Jaloux ? Jalouse ? Mais, franchement, en tant qu’hommes ou femmes, en tant qu’enfants, qu’handicapés, salariés et j’en passe, il y a tant et tant d’années de mouvements sociaux qui vous – et j’en profite aussi – nous, accompagnent. Pourquoi nous ne pourrions pas faire pression comme ton grand-père qui est sortie dans la rue pour avoir ses congés payés (dont nous continuons de profiter) ou comme ta mère ou ta tante ou ta cousine qui se sont battues pour avoir le droit à la pilule ? Et, tout comme, tant d’autres mouvements sociaux qui nous ont permis à toutes et tous d’avoir plus de droits, de libertés.

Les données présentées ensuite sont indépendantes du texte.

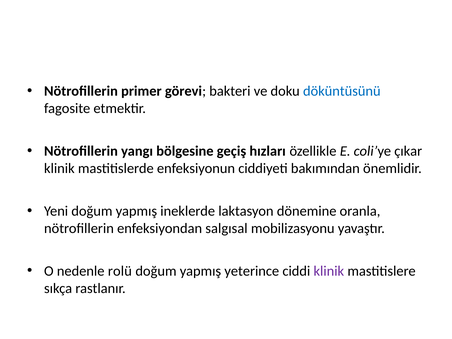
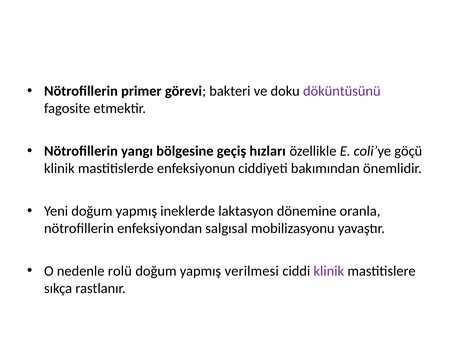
döküntüsünü colour: blue -> purple
çıkar: çıkar -> göçü
yeterince: yeterince -> verilmesi
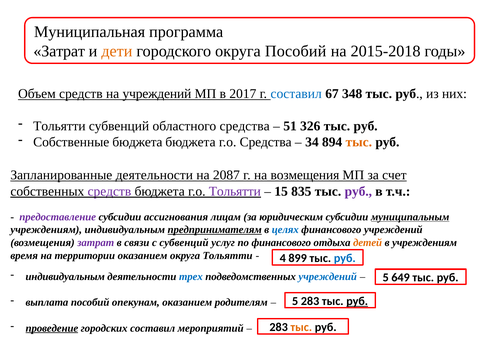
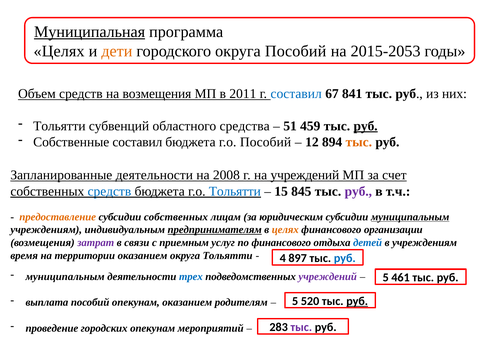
Муниципальная underline: none -> present
Затрат at (59, 51): Затрат -> Целях
2015-2018: 2015-2018 -> 2015-2053
на учреждений: учреждений -> возмещения
2017: 2017 -> 2011
348: 348 -> 841
326: 326 -> 459
руб at (366, 126) underline: none -> present
Собственные бюджета: бюджета -> составил
г.о Средства: Средства -> Пособий
34: 34 -> 12
2087: 2087 -> 2008
на возмещения: возмещения -> учреждений
средств at (109, 191) colour: purple -> blue
Тольятти at (235, 191) colour: purple -> blue
835: 835 -> 845
предоставление colour: purple -> orange
субсидии ассигнования: ассигнования -> собственных
целях at (285, 230) colour: blue -> orange
финансового учреждений: учреждений -> организации
с субвенций: субвенций -> приемным
детей colour: orange -> blue
899: 899 -> 897
индивидуальным at (65, 277): индивидуальным -> муниципальным
учреждений at (328, 277) colour: blue -> purple
649: 649 -> 461
5 283: 283 -> 520
тыс at (301, 327) colour: orange -> purple
проведение underline: present -> none
городских составил: составил -> опекунам
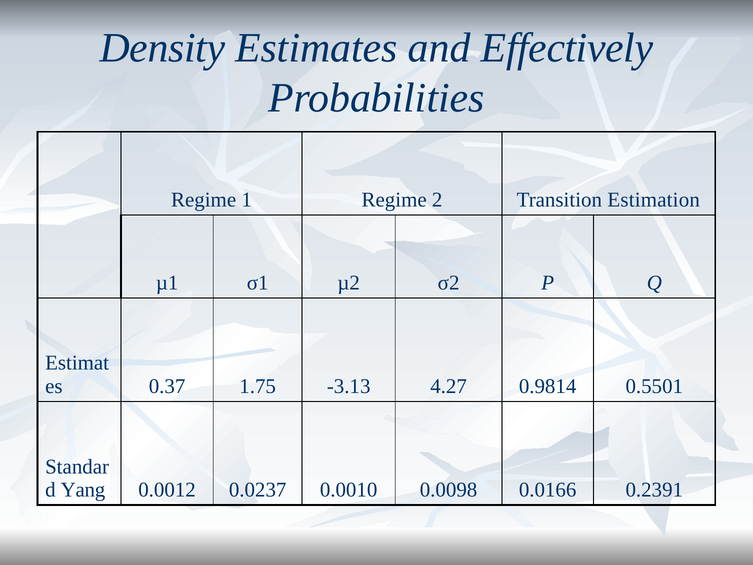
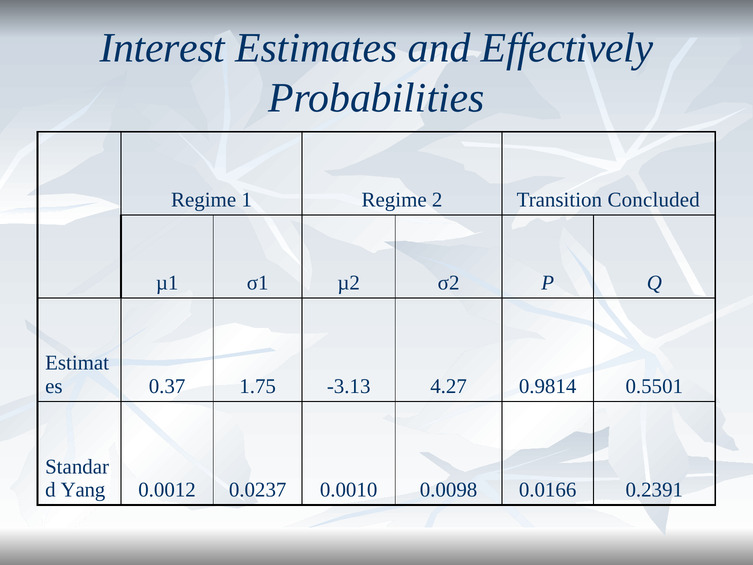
Density: Density -> Interest
Estimation: Estimation -> Concluded
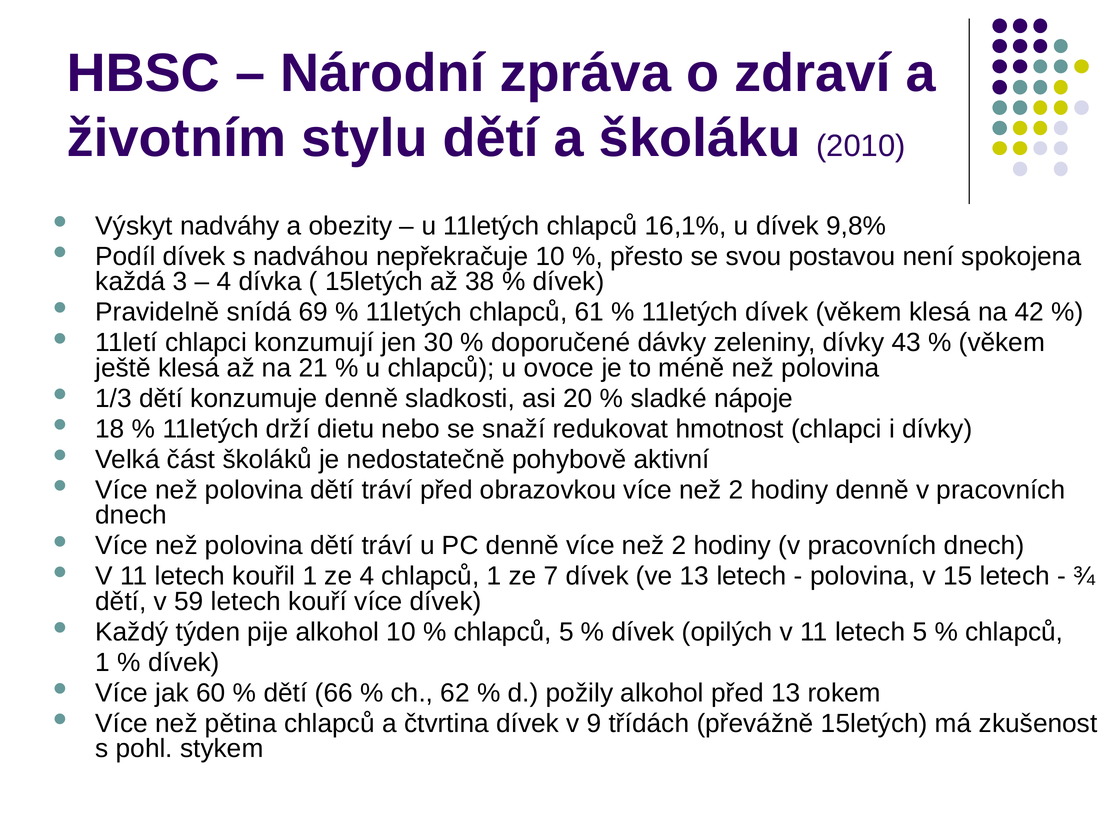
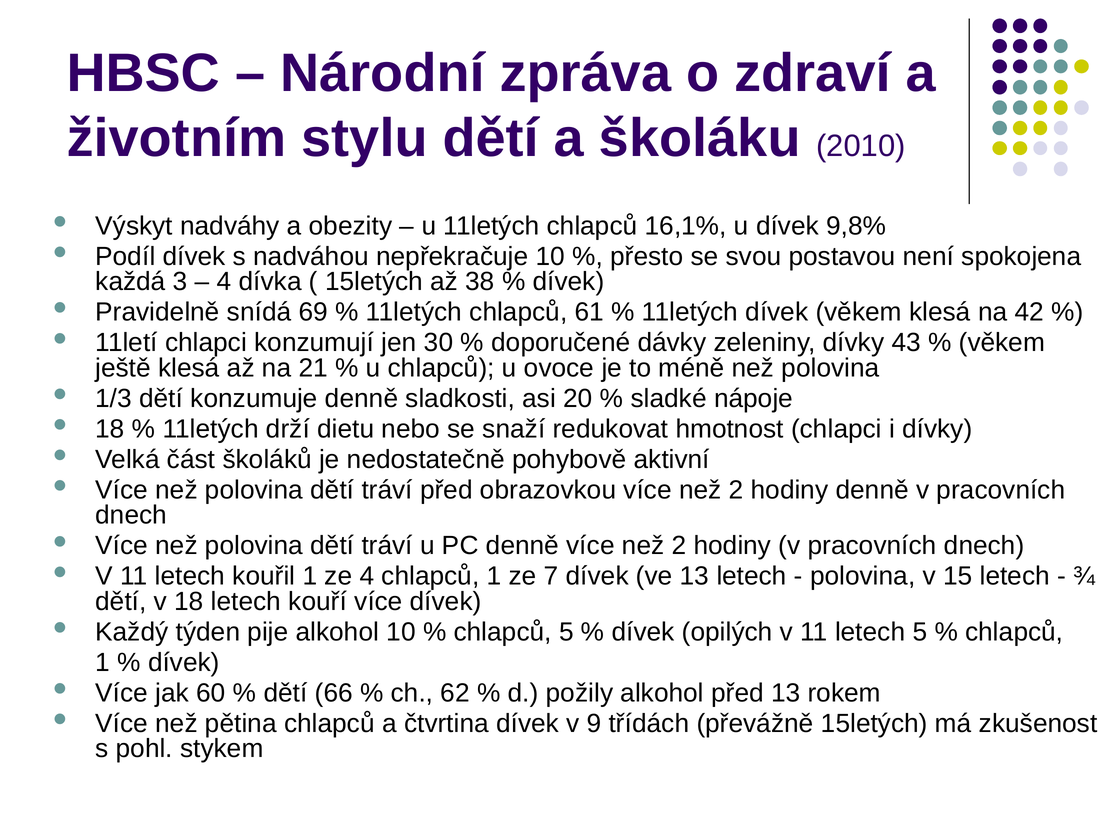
v 59: 59 -> 18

Enfin, je lis ces derniers jours « Oui, mais la Tchétchénie c’est plus grave, que ce canular qui a mal tourné ou encore ce ministre qui a tenu des propos haineux ou encore cette petite vidéo ou encore .. ; je ne sais quoi ». Effectivement, ces actes, évènements sont différents en terme de gravité. Je crois que nous sommes toutes et tous d’accord. Néanmoins, le fondement de ses actes est identique : la peur de l’autre, une croyance. Et la croyance ne se combat pas ou ne s’interroge pas avec des éléments scientifiques, mais avec des éléments de langage précis…
Avec un César ? J’avoue. J’ai quelques des doutes, même si pour les plus curieux, le visionnage de ce film leur permettra de se plonger dans un passé pas si vieux que cela. L’époque où sous prétexte que cette saloperie de Sida ne concernait que les homos, rien n’était fait, aucune recherche lancée, aucune réflexion sur les postures des soignants, et qu’il a bien fallu que l’on se débrouille, se débatte seul-e-s dans un premier temps, tout en enterrant nos amis qui tombaient les uns après les autres. Et qu’après toutes ces années de combat, c’est ton fils ou ta fille qui en profitent. Ne serait-ce qu’à travers les programmes de prévention qui parlent de toutes les maladies sexuellement transmissibles et qu’il ou elle, de fait, aura peut-être moins de risque de choper une maladie vénérienne grâce à nous, les PD et les gouines !!!
Parce que malgré tout cela, tous ces propos, tous ces petits rappels, mon gros coup de gueule, ces avancées notables dans les droits LGBT sont fragiles, précaires à certains moments et nécessitent une constance vigilance. Ah, oui … j’oubliais et si nos luttes, ma lutte peuvent en aider d’autres et bien j’en suis ravie.